**Work to complete**
For every line in the entries that contains "Purchase", show the whole line.

**Dataset extract**

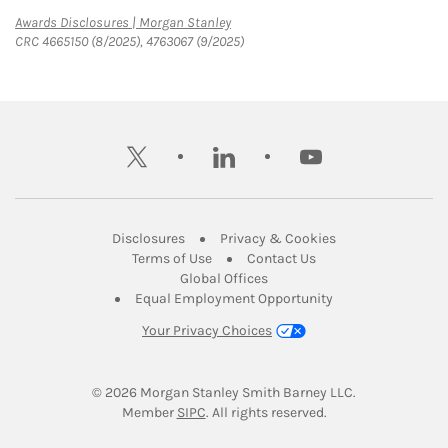
Link Opens in New Tab
Awards Disclosures | Morgan Stanley
CRC 4665150 (8/2025), 4763067 (9/2025)
twitter
linkedin
youtube
Link Opens in New Tab
Link Opens in New
Disclosures
Privacy & Cookies
Link Opens in New Tab
Link Opens in New Ta
Terms of Use
Contact Us
Link Opens in New Tab
Global Offices
Link Opens in New
Equal Employment Opportunity
Your Privacy Choices
© 2026
 Morgan Stanley Smith Barney LLC.
Link Opens in New Tab
Member 
SIPC
. All rights reserved.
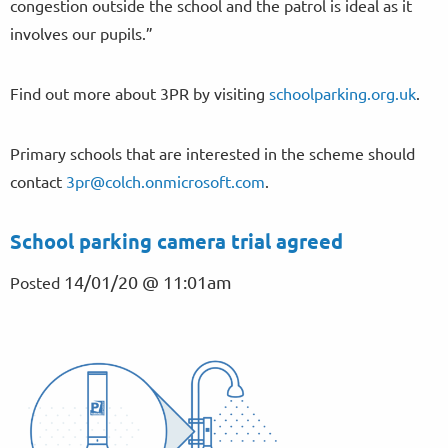
congestion outside the school and the patrol is ideal as it
involves our pupils.”
Find out more about 3PR by visiting
schoolparking.org.uk
.
Primary schools that are interested in the scheme should
contact
3pr@colch.onmicrosoft.com
.
School parking camera trial agreed
14/01/20 @ 11:01am
Posted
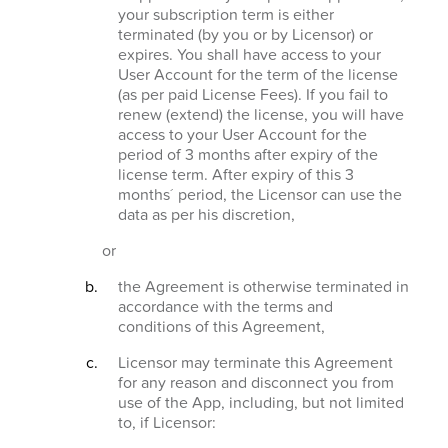
your subscription term is either
terminated (by you or by Licensor) or
expires. You shall have access to your
User Account for the term of the license
(as per paid License Fees). If you fail to
renew (extend) the license, you will have
access to your User Account for the
period of 3 months after expiry of the
license term. After expiry of this 3
months´ period, the Licensor can use the
data as per his discretion,
or
the Agreement is otherwise terminated in
accordance with the terms and
conditions of this Agreement,
Licensor may terminate this Agreement
for any reason and disconnect you from
use of the App, including, but not limited
to, if Licensor:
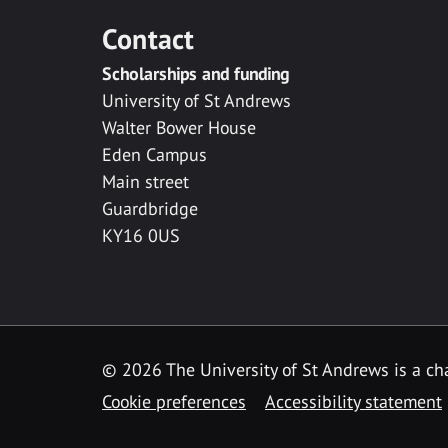
Contact
Scholarships and funding
University of St Andrews
Walter Bower House
Eden Campus
Main street
Guardbridge
KY16 0US
© 2026 The University of St Andrews is a cha
Cookie preferences
Accessibility statement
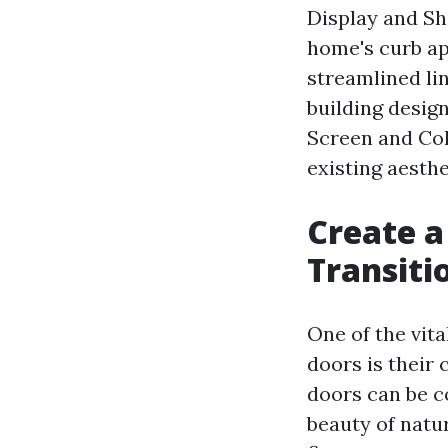
Display and Sh
home's curb ap
streamlined li
building desig
Screen and Colo
existing aesthe
Create a
Transiti
One of the vit
doors is their
doors can be c
beauty of natu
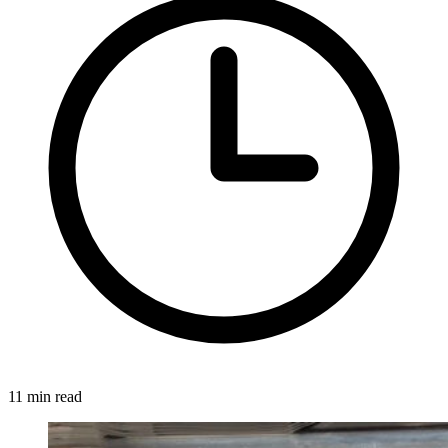
11 min read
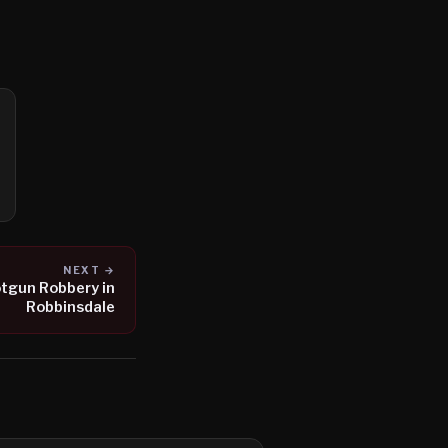
NEXT →
tgun Robbery in
Robbinsdale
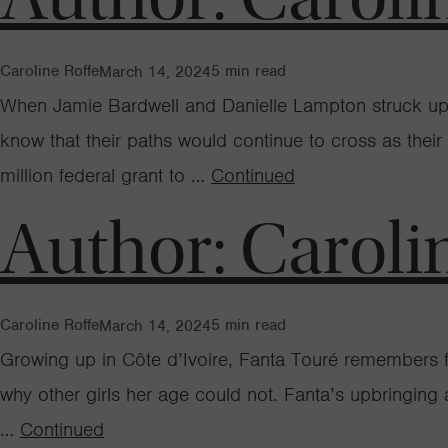
Caroline Roffe
5
min read
March 14, 2024
When Jamie Bardwell and Danielle Lampton struck up a 
know that their paths would continue to cross as their
million federal grant to …
Continued
Author:
Caroli
Caroline Roffe
5
min read
March 14, 2024
Growing up in Côte d’Ivoire, Fanta Touré remembers f
why other girls her age could not. Fanta’s upbringing
…
Continued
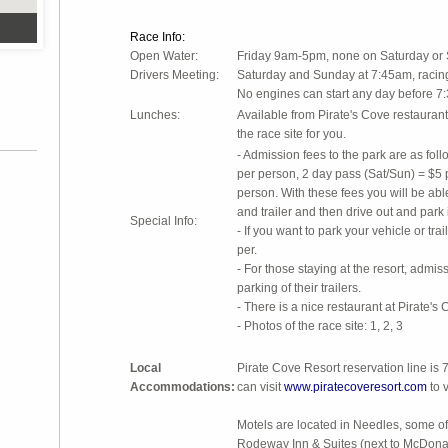
Race Info:
Open Water:
Friday 9am-5pm, none on Saturda
Drivers Meeting:
Saturday and Sunday at 7:45am, racing 
No engines can start any day before 7
Lunches:
Available from Pirate's Cove restaurant.
the race site for you.
- Admission fees to the park are as foll
per person, 2 day pass (Sat/Sun) = $5 
person. With these fees you will be able
and trailer and then drive out and park 
Special Info:
- If you want to park your vehicle or trai
per.
- For those staying at the resort, admiss
parking of their trailers.
- There is a nice restaurant at Pirate's 
- Photos of the race site: 1, 2, 3
Local
Pirate Cove Resort reservation line i
Accommodations:
can visit
www.piratecoveresort.com
to v
Motels are located in Needles, some of
Rodeway Inn & Suites (next to McDona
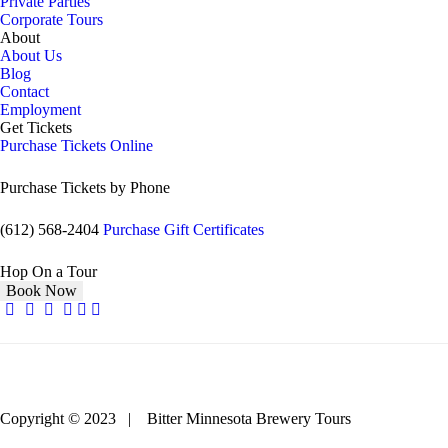
Private Parties
Corporate Tours
About
About Us
Blog
Contact
Employment
Get Tickets
Purchase Tickets Online
Purchase Tickets by Phone
(612) 568-2404
Purchase Gift Certificates
Hop On a Tour
Book Now
Copyright © 2023 | Bitter Minnesota Brewery Tours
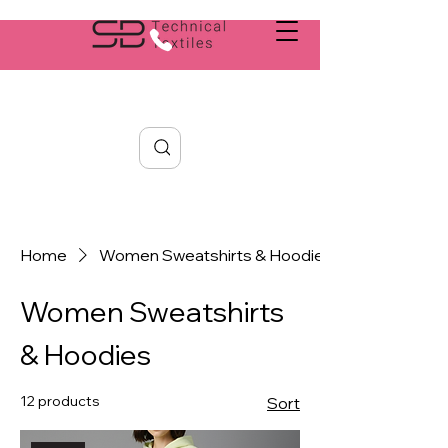
Search
Home
Women Sweatshirts & Hoodies
Women Sweatshirts
& Hoodies
12 products
Sort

**Exercise solution**
Purchase Tickets Online
Purchase Tickets by Phone
Purchase Gift Certificates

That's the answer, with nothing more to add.